And then if I can give a second thing, the other piece that has helped me a lot is just practicing. And whether, as I mentioned earlier, that's on my own data. Just practicing in the tool that I want to learn, practicing some of the principles and design that I've read about and seeing how I can make my visualizations more engaging, more effective, more understandable. And one of the tools that I've used to practice a lot is Tidy Tuesday, which is a weekly data set that's put out in the R community for people to create visualizations and practice analyzing and processing data on. So that's been another really great resource for me.
[00:40:22] Lauren Burke: That's awesome. I think those are all amazing resources and we are definitely going to link those in our notes section, so everyone should absolutely check those out. Um, but before we wrap up, how can our listeners keep up with you?
[00:40:34] Jenn Schilling: Yeah, so a great place to keep up with me is on Instagram. I am @SchillingData and Schilling is S C H I L L I N G. And then also on my website, which is schillingdatastudio.com. And if you go to schillingdatastudio.com/resources, that's where you can actually access the data viz design process that we were talking about earlier, which is actually a free resource that I have.

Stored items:
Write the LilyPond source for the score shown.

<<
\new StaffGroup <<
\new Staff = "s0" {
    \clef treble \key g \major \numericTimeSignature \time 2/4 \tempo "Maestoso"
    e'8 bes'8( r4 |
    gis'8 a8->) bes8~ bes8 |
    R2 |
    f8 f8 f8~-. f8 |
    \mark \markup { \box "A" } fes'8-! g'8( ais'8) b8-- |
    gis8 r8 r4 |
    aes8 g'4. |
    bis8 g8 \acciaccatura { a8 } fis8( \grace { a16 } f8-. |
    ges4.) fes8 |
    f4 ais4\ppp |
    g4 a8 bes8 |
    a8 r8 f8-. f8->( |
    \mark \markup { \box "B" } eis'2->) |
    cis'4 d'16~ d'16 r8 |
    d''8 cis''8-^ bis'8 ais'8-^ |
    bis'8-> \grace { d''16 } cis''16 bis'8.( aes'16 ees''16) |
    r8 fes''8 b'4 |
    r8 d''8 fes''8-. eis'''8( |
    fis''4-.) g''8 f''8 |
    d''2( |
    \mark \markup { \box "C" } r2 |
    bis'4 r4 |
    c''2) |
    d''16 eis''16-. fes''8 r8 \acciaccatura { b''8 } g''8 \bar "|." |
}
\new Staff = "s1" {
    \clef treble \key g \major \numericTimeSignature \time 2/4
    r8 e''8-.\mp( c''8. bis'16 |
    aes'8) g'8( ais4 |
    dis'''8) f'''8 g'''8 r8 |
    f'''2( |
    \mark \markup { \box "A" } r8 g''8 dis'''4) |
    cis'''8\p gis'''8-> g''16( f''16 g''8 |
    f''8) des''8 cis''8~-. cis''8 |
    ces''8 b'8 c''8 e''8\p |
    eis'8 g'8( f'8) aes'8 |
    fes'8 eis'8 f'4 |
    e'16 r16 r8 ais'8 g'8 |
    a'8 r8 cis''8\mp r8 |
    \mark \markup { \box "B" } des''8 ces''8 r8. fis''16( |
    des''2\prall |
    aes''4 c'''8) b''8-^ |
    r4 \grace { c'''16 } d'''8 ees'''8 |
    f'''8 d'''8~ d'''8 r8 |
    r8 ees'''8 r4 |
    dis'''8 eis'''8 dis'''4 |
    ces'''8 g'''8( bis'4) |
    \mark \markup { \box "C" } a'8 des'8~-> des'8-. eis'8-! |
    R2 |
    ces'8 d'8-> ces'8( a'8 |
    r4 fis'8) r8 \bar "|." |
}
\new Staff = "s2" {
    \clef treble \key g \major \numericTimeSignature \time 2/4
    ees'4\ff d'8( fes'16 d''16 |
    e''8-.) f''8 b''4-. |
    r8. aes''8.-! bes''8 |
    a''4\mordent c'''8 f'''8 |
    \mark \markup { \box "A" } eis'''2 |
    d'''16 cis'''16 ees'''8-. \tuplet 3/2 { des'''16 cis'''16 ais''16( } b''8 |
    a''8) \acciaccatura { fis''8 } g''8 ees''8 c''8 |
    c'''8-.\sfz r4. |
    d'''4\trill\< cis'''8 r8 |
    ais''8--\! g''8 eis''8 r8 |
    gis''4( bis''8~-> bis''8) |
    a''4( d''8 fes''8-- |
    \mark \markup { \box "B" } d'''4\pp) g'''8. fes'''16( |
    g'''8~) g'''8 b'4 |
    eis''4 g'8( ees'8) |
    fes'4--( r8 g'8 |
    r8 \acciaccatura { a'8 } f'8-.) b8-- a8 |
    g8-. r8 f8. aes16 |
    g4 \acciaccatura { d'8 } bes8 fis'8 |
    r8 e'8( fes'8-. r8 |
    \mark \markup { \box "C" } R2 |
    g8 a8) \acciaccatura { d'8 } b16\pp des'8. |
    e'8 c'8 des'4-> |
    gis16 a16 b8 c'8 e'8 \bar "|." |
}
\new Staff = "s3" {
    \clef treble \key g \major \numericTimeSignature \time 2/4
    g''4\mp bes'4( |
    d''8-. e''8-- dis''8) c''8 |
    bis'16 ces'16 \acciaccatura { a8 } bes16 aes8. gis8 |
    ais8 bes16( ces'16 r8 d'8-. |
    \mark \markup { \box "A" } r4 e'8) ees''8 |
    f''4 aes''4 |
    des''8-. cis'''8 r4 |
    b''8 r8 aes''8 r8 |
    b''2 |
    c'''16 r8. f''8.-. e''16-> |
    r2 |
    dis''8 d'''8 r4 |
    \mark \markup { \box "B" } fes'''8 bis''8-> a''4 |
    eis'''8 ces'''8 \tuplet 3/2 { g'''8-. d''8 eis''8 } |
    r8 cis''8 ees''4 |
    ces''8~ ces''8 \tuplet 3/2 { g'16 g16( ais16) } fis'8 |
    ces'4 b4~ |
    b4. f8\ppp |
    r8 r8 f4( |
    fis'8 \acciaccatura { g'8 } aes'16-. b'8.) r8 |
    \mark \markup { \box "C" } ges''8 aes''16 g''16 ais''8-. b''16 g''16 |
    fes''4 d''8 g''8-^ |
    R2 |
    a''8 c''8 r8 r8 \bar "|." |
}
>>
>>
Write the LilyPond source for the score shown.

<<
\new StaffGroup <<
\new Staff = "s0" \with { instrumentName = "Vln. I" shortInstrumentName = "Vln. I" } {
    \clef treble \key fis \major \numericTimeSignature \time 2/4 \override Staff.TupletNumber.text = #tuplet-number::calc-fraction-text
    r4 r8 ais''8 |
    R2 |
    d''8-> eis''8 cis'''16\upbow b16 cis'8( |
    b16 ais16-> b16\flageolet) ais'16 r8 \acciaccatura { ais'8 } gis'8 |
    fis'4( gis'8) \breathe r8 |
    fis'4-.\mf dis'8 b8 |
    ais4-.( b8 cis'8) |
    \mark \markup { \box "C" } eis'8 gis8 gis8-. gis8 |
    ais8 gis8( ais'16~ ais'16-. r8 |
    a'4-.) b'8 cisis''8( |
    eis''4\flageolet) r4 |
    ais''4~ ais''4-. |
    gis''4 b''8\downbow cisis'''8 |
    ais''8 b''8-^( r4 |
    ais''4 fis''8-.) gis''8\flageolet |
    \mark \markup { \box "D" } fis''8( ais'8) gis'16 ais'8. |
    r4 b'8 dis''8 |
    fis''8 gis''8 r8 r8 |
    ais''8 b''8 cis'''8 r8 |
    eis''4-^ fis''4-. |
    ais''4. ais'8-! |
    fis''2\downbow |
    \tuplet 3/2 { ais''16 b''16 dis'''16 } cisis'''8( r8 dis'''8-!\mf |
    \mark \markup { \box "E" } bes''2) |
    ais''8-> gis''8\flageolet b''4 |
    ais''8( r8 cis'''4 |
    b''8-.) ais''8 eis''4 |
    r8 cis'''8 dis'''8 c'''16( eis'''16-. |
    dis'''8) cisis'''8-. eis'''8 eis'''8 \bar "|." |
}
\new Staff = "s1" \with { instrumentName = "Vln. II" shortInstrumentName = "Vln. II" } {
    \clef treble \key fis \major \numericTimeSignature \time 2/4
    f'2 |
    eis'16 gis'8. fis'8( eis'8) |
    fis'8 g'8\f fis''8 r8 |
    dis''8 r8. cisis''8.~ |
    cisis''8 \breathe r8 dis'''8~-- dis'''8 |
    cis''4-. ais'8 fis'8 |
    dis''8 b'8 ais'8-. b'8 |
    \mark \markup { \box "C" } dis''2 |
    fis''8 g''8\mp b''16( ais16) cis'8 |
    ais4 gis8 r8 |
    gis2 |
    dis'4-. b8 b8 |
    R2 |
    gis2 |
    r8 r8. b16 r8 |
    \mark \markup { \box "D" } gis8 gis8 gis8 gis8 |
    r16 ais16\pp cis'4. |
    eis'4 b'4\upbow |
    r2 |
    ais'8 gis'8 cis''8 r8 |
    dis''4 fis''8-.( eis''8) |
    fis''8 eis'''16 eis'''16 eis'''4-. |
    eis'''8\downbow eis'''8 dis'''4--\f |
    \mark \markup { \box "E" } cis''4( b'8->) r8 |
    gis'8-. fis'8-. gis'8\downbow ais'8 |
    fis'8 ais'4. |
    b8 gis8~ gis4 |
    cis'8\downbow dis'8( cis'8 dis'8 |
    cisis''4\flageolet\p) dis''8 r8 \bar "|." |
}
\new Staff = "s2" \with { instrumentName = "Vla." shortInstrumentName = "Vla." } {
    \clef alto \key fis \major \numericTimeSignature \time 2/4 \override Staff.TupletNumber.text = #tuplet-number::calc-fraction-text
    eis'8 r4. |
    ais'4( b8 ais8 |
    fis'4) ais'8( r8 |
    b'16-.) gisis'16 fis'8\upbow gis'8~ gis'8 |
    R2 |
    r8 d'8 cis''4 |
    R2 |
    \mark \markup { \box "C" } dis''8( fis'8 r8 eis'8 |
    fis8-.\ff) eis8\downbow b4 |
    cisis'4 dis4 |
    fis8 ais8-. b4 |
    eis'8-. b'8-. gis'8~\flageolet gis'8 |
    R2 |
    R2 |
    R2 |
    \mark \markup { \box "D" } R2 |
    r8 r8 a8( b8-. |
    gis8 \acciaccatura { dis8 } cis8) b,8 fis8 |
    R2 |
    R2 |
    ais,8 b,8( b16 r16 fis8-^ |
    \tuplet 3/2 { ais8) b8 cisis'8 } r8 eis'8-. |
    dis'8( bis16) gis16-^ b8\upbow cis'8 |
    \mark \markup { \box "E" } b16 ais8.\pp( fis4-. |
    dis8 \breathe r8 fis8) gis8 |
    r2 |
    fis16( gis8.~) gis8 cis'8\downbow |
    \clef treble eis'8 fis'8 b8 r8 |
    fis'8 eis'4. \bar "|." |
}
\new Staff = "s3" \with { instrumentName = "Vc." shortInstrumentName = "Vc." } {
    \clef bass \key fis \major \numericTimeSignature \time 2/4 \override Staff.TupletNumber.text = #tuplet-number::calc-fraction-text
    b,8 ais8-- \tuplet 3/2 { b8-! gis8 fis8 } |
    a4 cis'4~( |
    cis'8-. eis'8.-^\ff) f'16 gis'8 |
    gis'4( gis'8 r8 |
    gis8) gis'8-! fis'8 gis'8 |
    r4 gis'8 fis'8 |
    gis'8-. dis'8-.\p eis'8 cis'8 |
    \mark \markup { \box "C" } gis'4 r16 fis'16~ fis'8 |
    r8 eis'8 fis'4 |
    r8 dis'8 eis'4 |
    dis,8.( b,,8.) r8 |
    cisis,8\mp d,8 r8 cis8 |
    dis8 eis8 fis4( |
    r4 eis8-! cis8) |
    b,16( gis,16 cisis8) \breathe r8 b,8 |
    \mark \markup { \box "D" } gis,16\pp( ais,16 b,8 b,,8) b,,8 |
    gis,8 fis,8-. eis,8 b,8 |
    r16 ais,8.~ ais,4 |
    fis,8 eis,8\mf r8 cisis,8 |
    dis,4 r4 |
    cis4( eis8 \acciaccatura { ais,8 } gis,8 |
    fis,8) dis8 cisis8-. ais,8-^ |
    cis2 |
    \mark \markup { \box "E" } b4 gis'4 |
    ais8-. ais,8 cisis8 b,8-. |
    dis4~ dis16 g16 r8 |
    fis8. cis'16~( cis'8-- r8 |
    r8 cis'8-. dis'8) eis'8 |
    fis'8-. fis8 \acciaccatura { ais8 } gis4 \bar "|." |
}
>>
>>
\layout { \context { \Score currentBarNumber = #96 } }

**REQUIRED ACTION**: Decide whether each of these statements agrees with the transcript, and answer yes or no, quoting the deciding words. (a) Tidy Tuesday is a weekly data set put out in the R community. (b) The data viz design process on the website is a paid resource. (c) Instagram is named as a great place to keep up with Jenn Schilling.

**RESPONSE**:
(a) Yes: "Tidy Tuesday, which is a weekly data set that's put out in the R community"
(b) No: "which is actually a free resource that I have"
(c) Yes: "a great place to keep up with me is on Instagram"